Formula 1 clamps down on flexible rear wings after Hamilton’s Red Bull claim

LONDON (BBC): Formula 1’s governing body has launched a clampdown on flexible rear wings amid suspicions teams are bending the rules.

The move comes after Lewis Hamilton claimed Red Bull used a “bendy” wing, increasing straight-line speed.

The governing body has written to teams saying it had “become aware” some rear wings passed tests but had “excessive deflections while cars are in motion”.

The FIA has told teams it will introduce new load-deflection tests from 15 June. In addition to new, more targeted static tests, the FIA plans to use on-board cameras to monitor the behaviour of wings while cars are in motion in an attempt to spot any excessive movement of bodywork. Teams will be required to put a series of markings on their wings to facilitate this process.

Article 3.8 of the F1 technical regulations states that bodywork must be “rigidly secured to the entirely sprung part of the car” and “remain immobile in relation to the sprung part of the car”. This is a ban on so-called ‘moveable aerodynamic devices’, which has been in place for many years. But it is a difficult area of the rules because all surfaces flex under load to some degree, and historically some teams have tried to exploit this in search of an aerodynamic advantage.

If a wing or other bodywork part can be made to deflect or rotate in relation to others above a certain speed, it can reduce drag on the straights and make the car faster.
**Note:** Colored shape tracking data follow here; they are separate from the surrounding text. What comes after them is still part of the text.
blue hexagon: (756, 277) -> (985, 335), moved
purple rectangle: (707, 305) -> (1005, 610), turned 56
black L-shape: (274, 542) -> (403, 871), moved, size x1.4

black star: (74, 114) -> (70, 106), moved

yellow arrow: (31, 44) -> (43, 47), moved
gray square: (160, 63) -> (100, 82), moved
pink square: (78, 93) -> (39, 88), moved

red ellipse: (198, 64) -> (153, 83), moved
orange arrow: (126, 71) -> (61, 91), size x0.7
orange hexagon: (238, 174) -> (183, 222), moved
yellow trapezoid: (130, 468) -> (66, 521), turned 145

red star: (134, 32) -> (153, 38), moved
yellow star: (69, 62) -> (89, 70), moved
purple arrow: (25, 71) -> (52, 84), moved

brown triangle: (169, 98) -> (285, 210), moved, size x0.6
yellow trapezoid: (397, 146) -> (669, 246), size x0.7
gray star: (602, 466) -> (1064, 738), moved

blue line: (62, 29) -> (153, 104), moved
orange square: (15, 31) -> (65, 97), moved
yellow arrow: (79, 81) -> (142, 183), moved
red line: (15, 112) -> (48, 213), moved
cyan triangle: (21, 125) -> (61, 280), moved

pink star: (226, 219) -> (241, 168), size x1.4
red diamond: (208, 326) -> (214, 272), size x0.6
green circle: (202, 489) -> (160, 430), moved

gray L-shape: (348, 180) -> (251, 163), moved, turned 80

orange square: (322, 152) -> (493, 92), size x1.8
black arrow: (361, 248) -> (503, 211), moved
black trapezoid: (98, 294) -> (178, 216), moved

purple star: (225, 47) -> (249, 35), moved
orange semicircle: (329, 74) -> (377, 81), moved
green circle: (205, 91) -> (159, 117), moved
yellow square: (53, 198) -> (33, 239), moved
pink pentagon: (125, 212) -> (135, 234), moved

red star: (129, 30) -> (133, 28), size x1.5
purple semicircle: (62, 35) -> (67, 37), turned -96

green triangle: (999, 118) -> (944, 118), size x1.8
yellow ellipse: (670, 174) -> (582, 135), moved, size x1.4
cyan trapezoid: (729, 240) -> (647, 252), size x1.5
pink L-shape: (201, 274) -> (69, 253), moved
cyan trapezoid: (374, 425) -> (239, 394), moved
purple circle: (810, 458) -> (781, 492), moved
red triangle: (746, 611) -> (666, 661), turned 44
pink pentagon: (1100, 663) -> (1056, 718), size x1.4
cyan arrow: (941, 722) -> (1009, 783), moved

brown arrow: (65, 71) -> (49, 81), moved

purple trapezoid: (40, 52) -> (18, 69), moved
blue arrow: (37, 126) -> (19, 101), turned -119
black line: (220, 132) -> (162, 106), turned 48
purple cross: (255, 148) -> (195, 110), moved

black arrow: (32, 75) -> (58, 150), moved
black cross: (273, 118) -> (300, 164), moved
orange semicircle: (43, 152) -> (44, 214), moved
The bodywork would then snap back into optimum downforce-producing position before the corners. FIA single-seater technical head Nikolas Tombazis wrote in a note to teams that the deformations the FIA was referring to “can have a significant influence on a car’s aerodynamic performance and hence could be deemed to contravene the provisions of article 3.8”.

He did not name teams or give specific examples of wing behaviour.
“We will be looking out for any anomalous behaviour of the deformation of the rear wing,” said Tombazis. “In particular, we will not tolerate any persistent out-of-plane deformation that may be contrived to circumvent the symmetrical loading applied in the load deflection tests.

“Should we observe any characteristics that indicate exploitation of this area, we will introduce further load deflection tests as necessary.” Teams are being given a month to comply with the new tests so they have enough time to strengthen their wings if necessary.

There will be a tolerance of 20% built into the test in the first month of its operation. Red Bull team principal Christian Horner said at the Spanish Grand Prix that Toto Wolff, his opposite number at Mercedes, had spoken to him on the issue.

Horner insisted his car complied with the regulations, saying: “The car’s scrutineered thoroughly and there are pull-back tests, all kinds of tests it has to pass,” he said. “The FIA are completely happy it has passed all the tests that are pretty stringent. “I was surprised to see his comments, but it is something Toto has mentioned to me previously. So I doubt it was Lewis’ opinion. It probably came from elsewhere.”
The first race at which the new tests will come into force is the French Grand Prix on 25-27 June.